The Facebooks of China

Fast Company reports on Renren and the other social networking sites in China that are prospering in the empty space left by the blocking of Facebook:

As with Facebook, the membership rolls are astounding and growing rapidly. In a 1.3 billion-strong nation where less than a third of the populace is online, Renren claims about 165 million users. A slogan on a chalkboard in an employee lounge at its HQ claims, “Every day the number of people joining Renren.com would fill 230 Tiananmen Squares.” Kaixin001 says it has 95 million users.

In significant ways, though, online life behind the Great Firewall is different. For one thing, there is no dominant site. By blocking Facebook, the government has unwittingly ignited an especially fierce and litigious competition between Renren and Kaixin001. The two networks have pushed each other strategically and technologically, devising ingenious new ways to advertise to audiences that are even more saturated by marketing than Americans. Also, according to Netpop Research in San Francisco, Chinese Internet users are twice as conversational as American users; in other words, they’re twice as likely to post to online forums, chat in chat rooms, or publish blogs. And to the joy of advertisers and marketers, social media is twice as likely to influence Chinese buying decisions as American ones, which explains why brands such as BMW, Estée Lauder, and Lay’s have flocked to China’s social networks.

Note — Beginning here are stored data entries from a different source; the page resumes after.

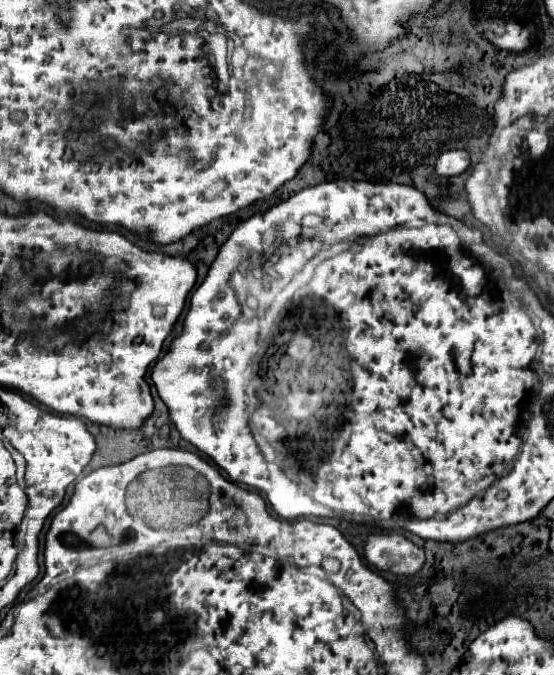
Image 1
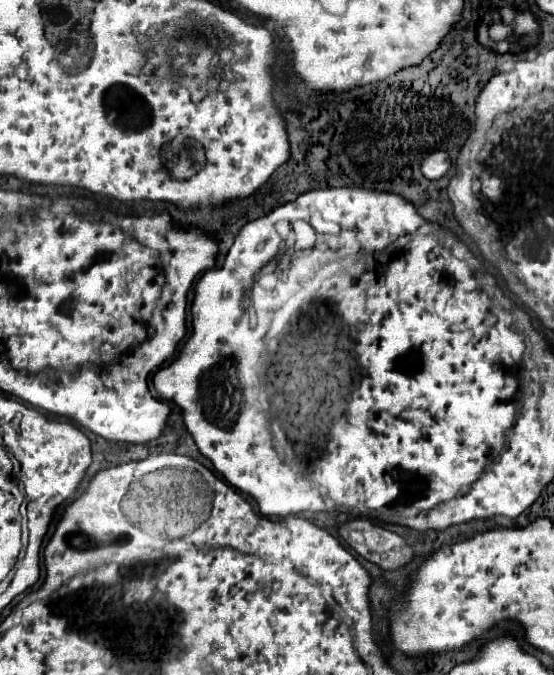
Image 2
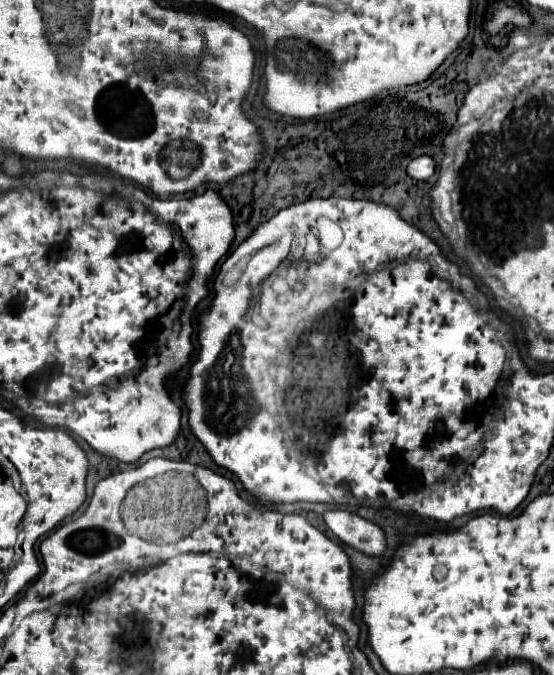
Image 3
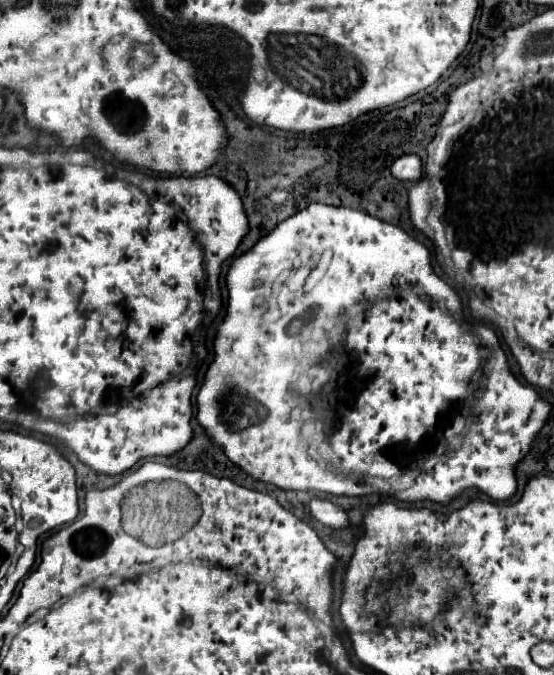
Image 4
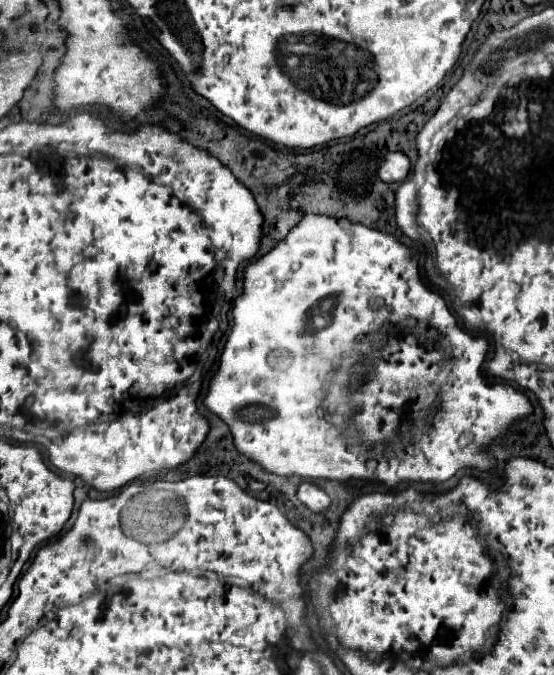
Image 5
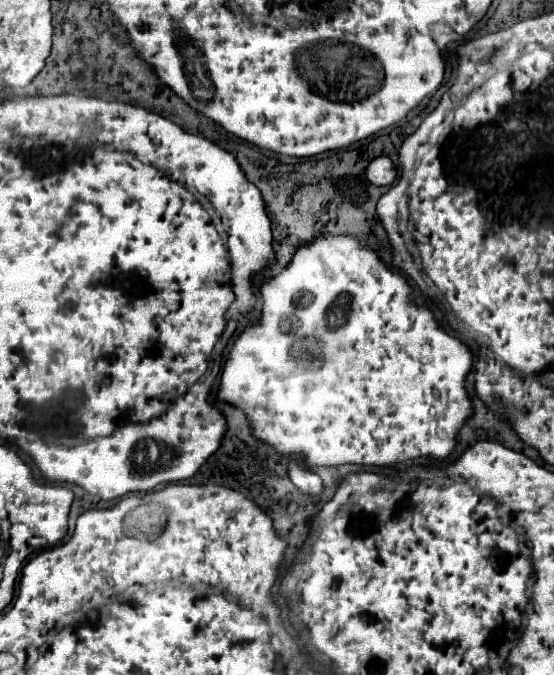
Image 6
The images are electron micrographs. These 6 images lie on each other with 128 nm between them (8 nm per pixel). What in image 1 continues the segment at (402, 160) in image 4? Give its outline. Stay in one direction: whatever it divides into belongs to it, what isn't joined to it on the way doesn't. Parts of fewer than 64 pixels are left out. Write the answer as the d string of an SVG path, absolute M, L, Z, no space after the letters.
M448 150L438 156L434 168L438 176L456 176L470 166L470 156L464 150Z

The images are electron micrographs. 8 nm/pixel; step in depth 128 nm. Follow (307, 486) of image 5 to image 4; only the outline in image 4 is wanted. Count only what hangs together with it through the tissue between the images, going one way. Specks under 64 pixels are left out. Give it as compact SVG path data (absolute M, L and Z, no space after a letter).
M312 498L310 504L308 504L308 508L310 508L310 514L312 514L318 522L322 522L322 524L326 524L326 526L330 526L330 528L340 530L340 528L346 528L346 526L348 526L348 516L346 516L346 512L344 512L340 506L332 504L330 500Z

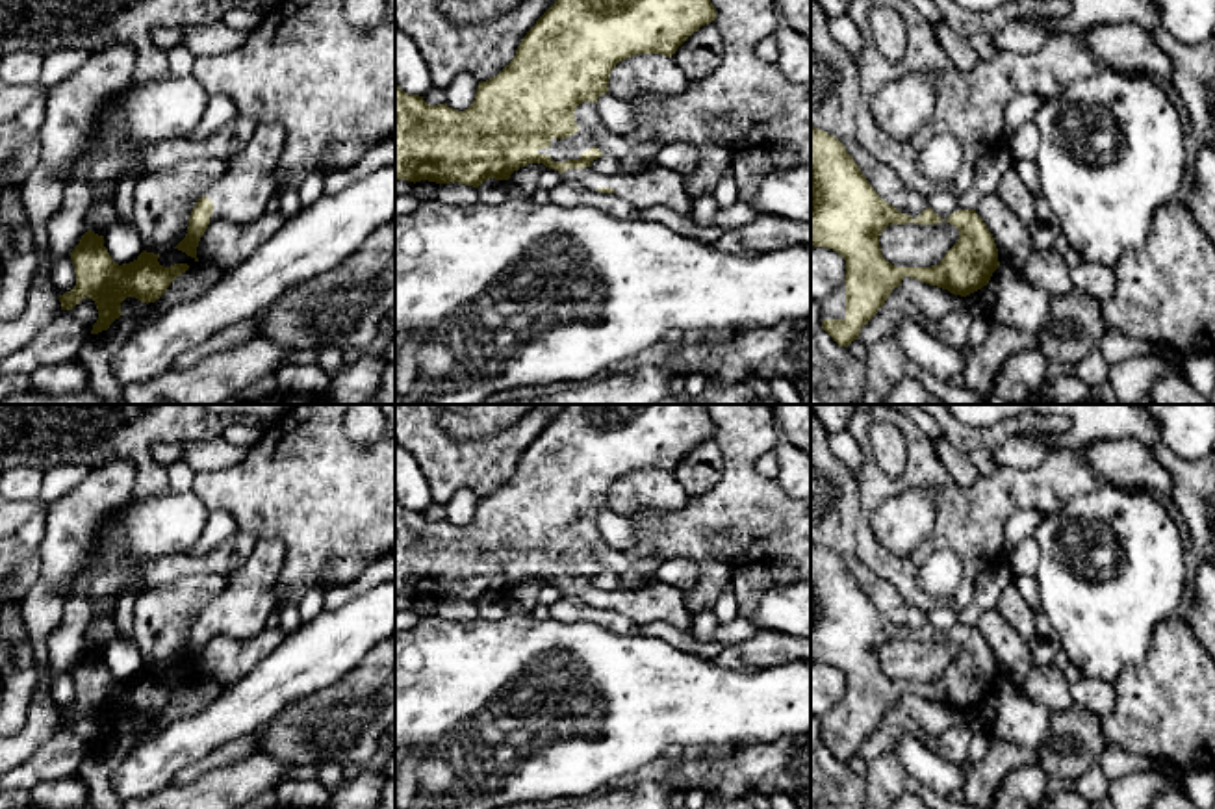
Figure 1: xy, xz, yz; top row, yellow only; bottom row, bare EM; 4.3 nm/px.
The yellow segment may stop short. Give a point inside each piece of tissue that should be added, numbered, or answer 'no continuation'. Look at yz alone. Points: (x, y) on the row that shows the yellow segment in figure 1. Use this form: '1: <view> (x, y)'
1: yz (833, 307)

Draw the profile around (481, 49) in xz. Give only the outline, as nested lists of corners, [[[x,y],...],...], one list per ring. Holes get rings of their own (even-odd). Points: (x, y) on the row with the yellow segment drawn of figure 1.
[[[395,0],[395,28],[416,43],[432,87],[447,89],[462,74],[477,82],[497,76],[555,2],[525,0],[488,22],[456,24],[441,11],[441,0]]]

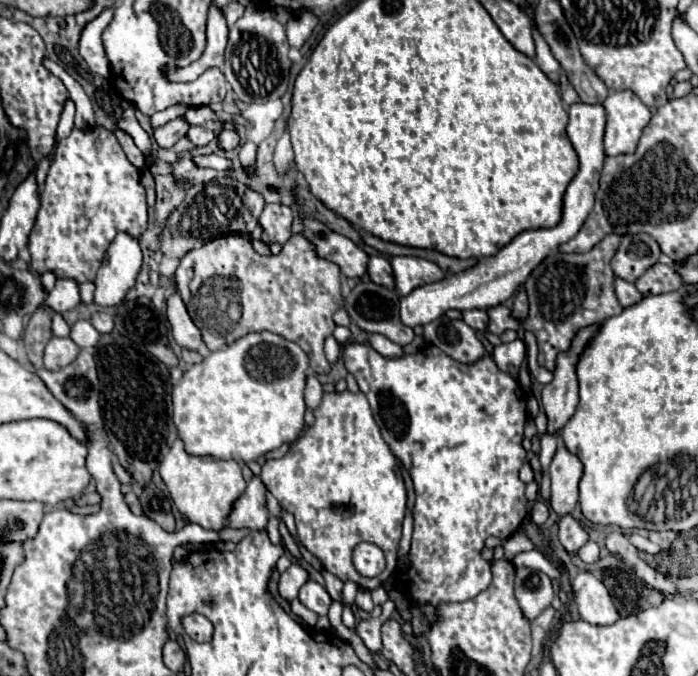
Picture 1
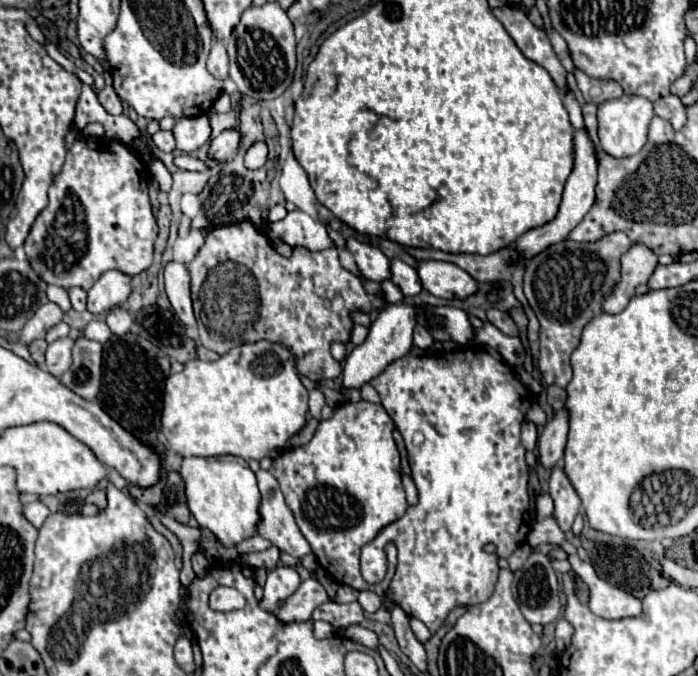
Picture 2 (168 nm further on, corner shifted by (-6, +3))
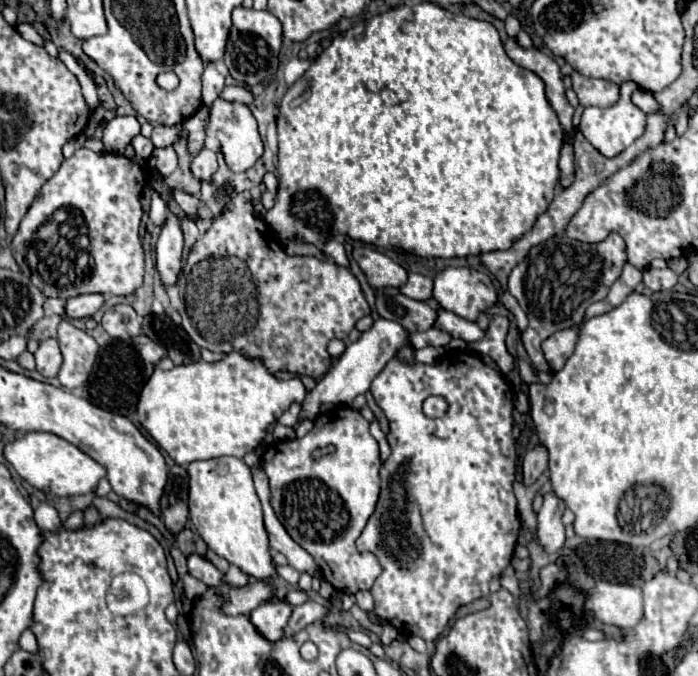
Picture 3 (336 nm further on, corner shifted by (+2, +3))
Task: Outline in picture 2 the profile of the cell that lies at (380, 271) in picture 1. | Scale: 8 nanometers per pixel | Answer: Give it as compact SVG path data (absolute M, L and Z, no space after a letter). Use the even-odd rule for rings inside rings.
M393 260L391 262L391 274L393 274L391 280L401 288L401 292L405 296L417 296L423 290L417 270L411 268L409 264L405 264L401 260Z

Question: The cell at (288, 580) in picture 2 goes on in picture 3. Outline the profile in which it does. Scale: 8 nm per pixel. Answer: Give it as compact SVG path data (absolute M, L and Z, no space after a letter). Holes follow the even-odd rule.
M255 580L249 582L243 588L227 588L227 586L219 586L217 592L221 592L227 602L223 604L223 612L237 616L237 614L251 614L259 604L263 604L265 600L273 598L273 584L267 580Z

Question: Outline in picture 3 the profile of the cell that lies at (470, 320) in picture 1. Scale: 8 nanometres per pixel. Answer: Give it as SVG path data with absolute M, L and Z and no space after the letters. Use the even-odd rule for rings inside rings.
M491 316L485 338L475 342L475 344L469 344L471 352L491 356L503 374L509 374L515 366L513 356L509 354L509 350L505 346L507 330L509 330L509 320L505 316Z

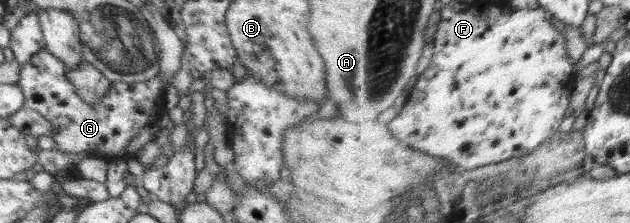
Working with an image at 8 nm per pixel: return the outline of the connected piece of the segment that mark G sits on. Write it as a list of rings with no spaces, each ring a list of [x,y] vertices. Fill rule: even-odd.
[[[40,50],[31,57],[28,63],[20,64],[20,79],[16,84],[22,88],[24,94],[24,106],[37,111],[42,117],[45,117],[52,126],[54,126],[54,141],[57,143],[57,149],[68,151],[68,153],[83,153],[86,151],[92,152],[90,157],[98,157],[105,162],[114,162],[122,159],[127,162],[130,156],[118,157],[119,153],[136,138],[136,134],[144,127],[155,124],[157,117],[165,111],[164,107],[164,87],[163,81],[154,76],[152,79],[136,82],[112,82],[108,91],[102,96],[102,99],[97,104],[89,104],[85,102],[76,91],[74,84],[67,78],[66,66],[55,55],[52,55],[48,50]]]

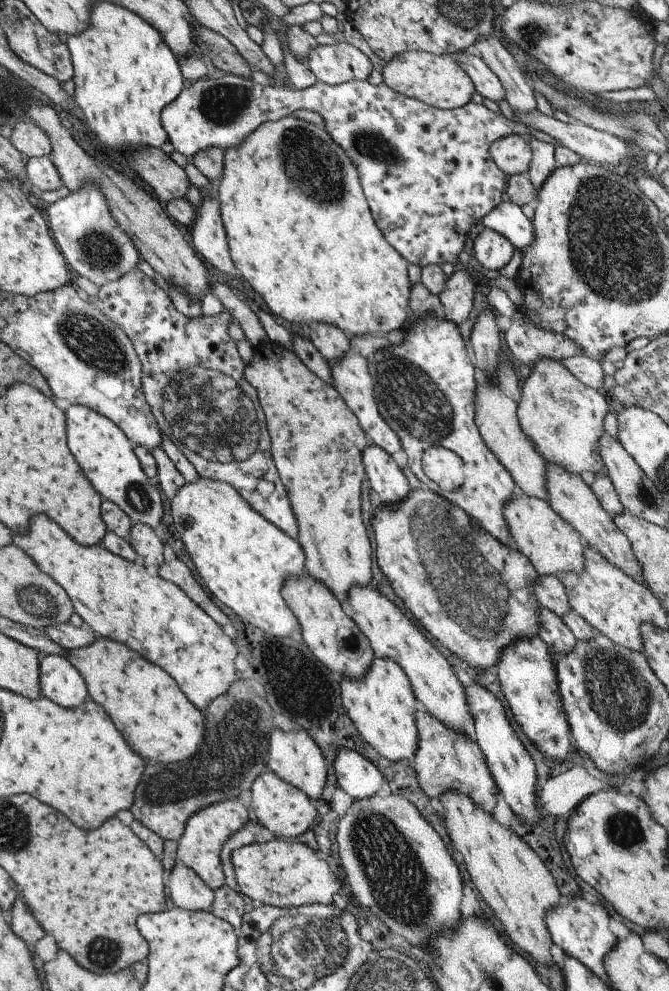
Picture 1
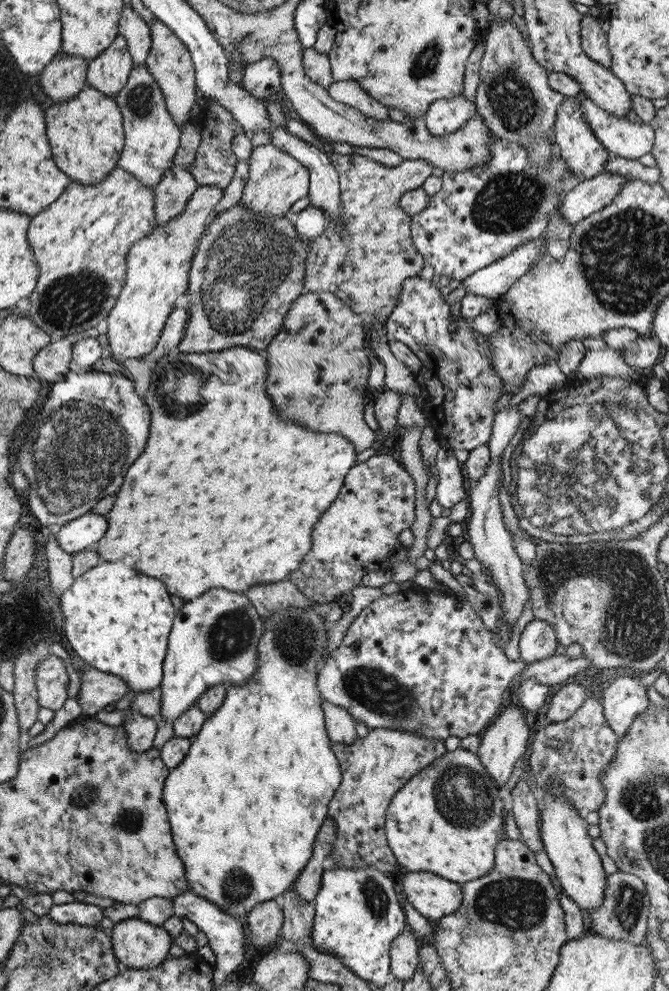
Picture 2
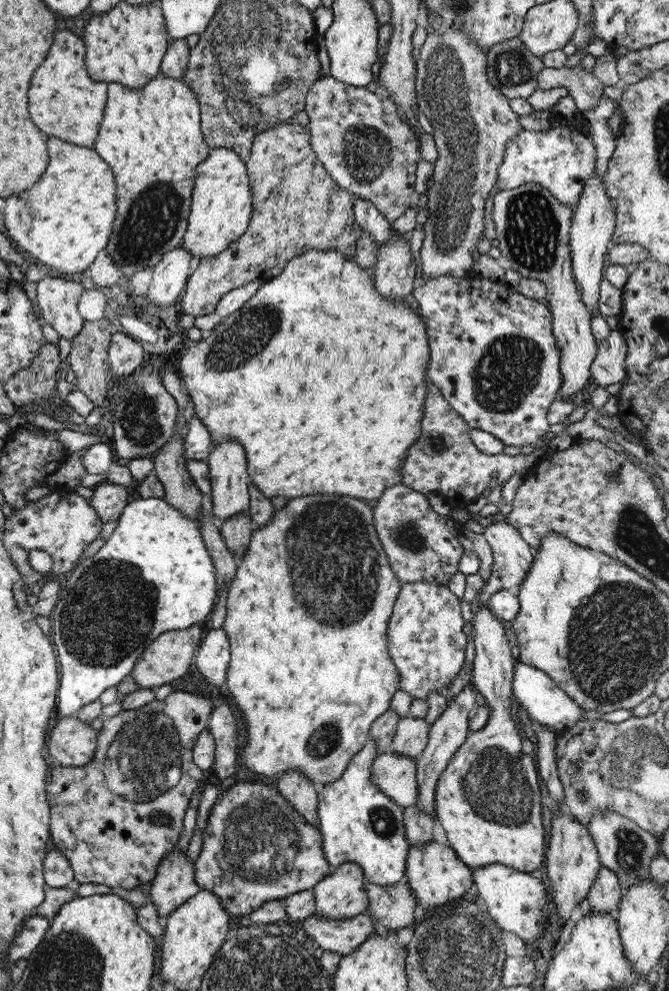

Sites like Renren and Kaixin001 are microcosms of today’s changing China — they copy from the West, but then adjust, add, and, yes, even innovate at a world-class level, ultimately creating something unquestionably modern and distinctly Chinese. It would not be too grand to say that these social networks both enable and reflect profound generational changes, especially among Chinese born in the 1980s and 1990s. In a society where the collective has long been emphasized over the individual, first thanks to Confucian values and then because of communism, these sites have created fundamentally new platforms for self-expression. They allow for nonconformity and for opportunities to speak freely that would be unusual, if not impossible, offline. In fact, these platforms might even be the basis for a new culture. “A good culture is about equality, acceptance, and affection,” says Han Taiyang, 19, a psychology major at Tsinghua University who uses Renren constantly. “Traditional thinking restrains one’s fundamental personality. One must escape.”

Put another way, a lot of people in China have needs — and one of them is a place to be whoever they want to be.